Prime Minister David Cameron is to lay out his vision of the nation’s future in the EU in a speech on Wednesday (23 January) after months of cross-Channel combat over how to manage Europe’s financial and economic challenges.
But Britain is unlikely to reduce or sever its ties to the Continent on overseas development aid. A divorce could cost Britain international influence, including with many of its former colonies, and leave the EU without one of its most committed proponents for helping poorer nations.
“The scale of the global challenges that we face today - whether it’s climate change [or] food insecurity - I think it would be naïve for any country to think that they can tackle these issues alone,” said Mikaela Gavas, a researcher at the Overseas Development Institute think tank in London. She added that a Britain would “stand to lose on the global reach of the EU” if it were to exit the bloc.
Britain, meanwhile, has had significant influence in shaping EU overseas policy. Under both Conservative and Labour governments, London has played a central role in reshaping aid policies and in pressing other advanced countries to target world poverty.
“A key priority for the UK [was] really about results and accountability and transparency and value for money,” Gavas told EurActiv in a telephone interview. “One of the reasons why that message got so clearly across to all the other European donors - and a number of them are really pushing it forward - is because the UK is a strong member of the club.”
“They wouldn’t have the same leverage if they weren’t a part of it. They wouldn’t have the vote, which is absolutely key,” said Gavas, who has worked for the UK aid agency and the European Parliament.
Tony Blair’s global role
Britain played a central role in development aid during Tony Blair’s decade as prime minister.

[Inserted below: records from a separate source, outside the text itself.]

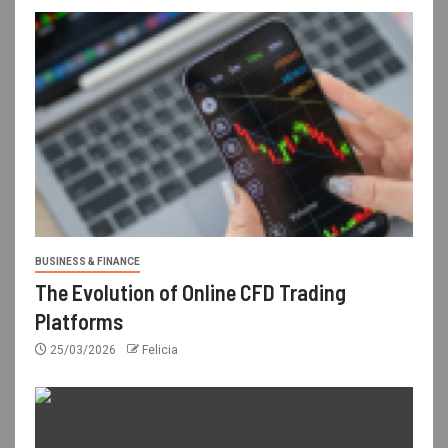
BUSINESS & FINANCE
The Evolution of Online CFD Trading
Platforms
25/03/2026
Felicia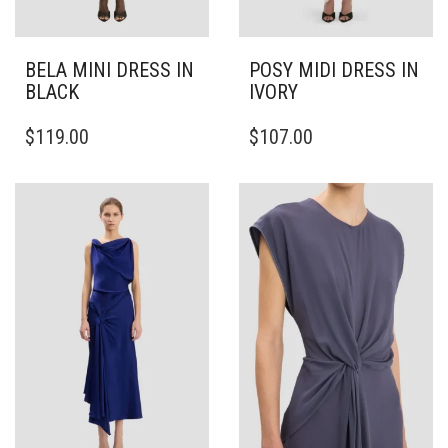
BELA MINI DRESS IN
POSY MIDI DRESS IN
BLACK
IVORY
THIS
THIS
$
119.00
$
107.00
PRODUCT
PRODUCT
HAS
HAS
MULTIPLE
MULTIPLE
VARIANTS.
VARIANTS.
THE
THE
OPTIONS
OPTIONS
MAY
MAY
BE
BE
CHOSEN
CHOSEN
ON
ON
THE
THE
PRODUCT
PRODUCT
PAGE
PAGE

Blair created a Commission for Africa, enlisting the Irish singer Bob Geldof and African leaders to lobby for a larger donor commitment to the world’s poorest countries. Blair was also prominent in pressing rich nations to commit to fund poverty-fighting under the UN Millennium Development Goals.
Despite Britain’s own banking and economic problems, London has sought to live up to its promises to keep the aid money flowing while other European capitals have cut or slowed aid spending, Organisation for Economic Co-operation and Development figures show.
Britain spends a higher percentage of its gross national income (0.56%) on aid than Germany (0.40%) and two other former colonial powers in Africa, Belgium (0.53%) and France (0.46%). Britain and Europe’s economic powerhouse Germany provided nearly the same amount of development aid in 2011 - €10.5 billion and €11 billion respectively. France was the EU’s third biggest donor, with €9.9 billion.
But even if British Conservatives and eurosceptics gain the upper hand and downgrade the country’s relationship with Europe, it could continue to participate in donor policy debates, as does non-EU member Switzerland.
Gavas also says London is likely to continue to play a role in the European Development Fund. The fund, which dates to 1959, provides overseas aids and grants and benefits many of the 54 Commonwealth countries, most of which are former British colonies.
A Britain outside of Europe “would stand to lose on the global reach of the EU, [and] the fact is that the EU reaches some very strategic and important countries for the UK which UK aid doesn’t,” Gavas said. These include a number of Commonwealth countries, the Caribbean, North Africa, the Middle East “and other areas that are important to the Foreign Office.”